TASK STATEMENT: Your response should match the records line for line.

═════ PROVIDED INFORMATION

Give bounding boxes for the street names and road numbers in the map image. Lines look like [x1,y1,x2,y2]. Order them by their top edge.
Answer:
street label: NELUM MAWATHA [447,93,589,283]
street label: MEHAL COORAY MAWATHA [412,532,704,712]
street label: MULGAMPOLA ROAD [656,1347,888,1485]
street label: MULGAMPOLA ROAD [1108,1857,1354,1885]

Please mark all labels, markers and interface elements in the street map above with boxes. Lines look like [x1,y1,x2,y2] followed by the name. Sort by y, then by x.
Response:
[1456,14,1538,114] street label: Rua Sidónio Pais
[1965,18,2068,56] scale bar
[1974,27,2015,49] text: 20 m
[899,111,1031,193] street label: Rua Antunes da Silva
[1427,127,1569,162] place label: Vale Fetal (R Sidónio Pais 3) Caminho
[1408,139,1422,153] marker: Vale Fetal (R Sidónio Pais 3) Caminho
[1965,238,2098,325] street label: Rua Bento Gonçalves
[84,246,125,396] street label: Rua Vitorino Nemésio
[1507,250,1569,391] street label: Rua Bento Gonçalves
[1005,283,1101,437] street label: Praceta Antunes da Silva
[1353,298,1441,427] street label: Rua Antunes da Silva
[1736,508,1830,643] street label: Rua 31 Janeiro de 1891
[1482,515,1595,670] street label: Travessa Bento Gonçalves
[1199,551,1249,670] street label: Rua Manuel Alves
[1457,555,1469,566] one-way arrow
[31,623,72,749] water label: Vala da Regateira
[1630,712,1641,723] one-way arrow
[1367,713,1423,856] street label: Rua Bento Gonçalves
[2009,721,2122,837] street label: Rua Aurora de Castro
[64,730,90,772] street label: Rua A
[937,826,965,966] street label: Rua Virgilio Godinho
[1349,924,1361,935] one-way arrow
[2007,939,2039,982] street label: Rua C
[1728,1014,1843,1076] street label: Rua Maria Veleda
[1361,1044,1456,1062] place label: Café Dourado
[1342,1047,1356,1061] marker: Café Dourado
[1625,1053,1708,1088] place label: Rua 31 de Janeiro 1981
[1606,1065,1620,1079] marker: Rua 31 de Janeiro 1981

══════════

TASK ANSWER:
Give bounding boxes for the street names and road numbers in the map image. Lines look like [x1,y1,x2,y2]. Order them by their top edge.
Answer:
street label: NELUM MAWATHA [447,93,589,283]
street label: MEHAL COORAY MAWATHA [412,532,704,712]
street label: MULGAMPOLA ROAD [656,1347,888,1485]
street label: MULGAMPOLA ROAD [1108,1857,1354,1885]

Please mark all labels, markers and interface elements in the street map above with boxes. Lines look like [x1,y1,x2,y2] followed by the name. Sort by y, then by x.
Response:
[1456,14,1538,114] street label: Rua Sidónio Pais
[1965,18,2068,56] scale bar
[1974,27,2015,49] text: 20 m
[899,111,1031,193] street label: Rua Antunes da Silva
[1427,127,1569,162] place label: Vale Fetal (R Sidónio Pais 3) Caminho
[1408,139,1422,153] marker: Vale Fetal (R Sidónio Pais 3) Caminho
[1965,238,2098,325] street label: Rua Bento Gonçalves
[84,246,125,396] street label: Rua Vitorino Nemésio
[1507,250,1569,391] street label: Rua Bento Gonçalves
[1005,283,1101,437] street label: Praceta Antunes da Silva
[1353,298,1441,427] street label: Rua Antunes da Silva
[1736,508,1830,643] street label: Rua 31 Janeiro de 1891
[1482,515,1595,670] street label: Travessa Bento Gonçalves
[1199,551,1249,670] street label: Rua Manuel Alves
[1457,555,1469,566] one-way arrow
[31,623,72,749] water label: Vala da Regateira
[1630,712,1641,723] one-way arrow
[1367,713,1423,856] street label: Rua Bento Gonçalves
[2009,721,2122,837] street label: Rua Aurora de Castro
[64,730,90,772] street label: Rua A
[937,826,965,966] street label: Rua Virgilio Godinho
[1349,924,1361,935] one-way arrow
[2007,939,2039,982] street label: Rua C
[1728,1014,1843,1076] street label: Rua Maria Veleda
[1361,1044,1456,1062] place label: Café Dourado
[1342,1047,1356,1061] marker: Café Dourado
[1625,1053,1708,1088] place label: Rua 31 de Janeiro 1981
[1606,1065,1620,1079] marker: Rua 31 de Janeiro 1981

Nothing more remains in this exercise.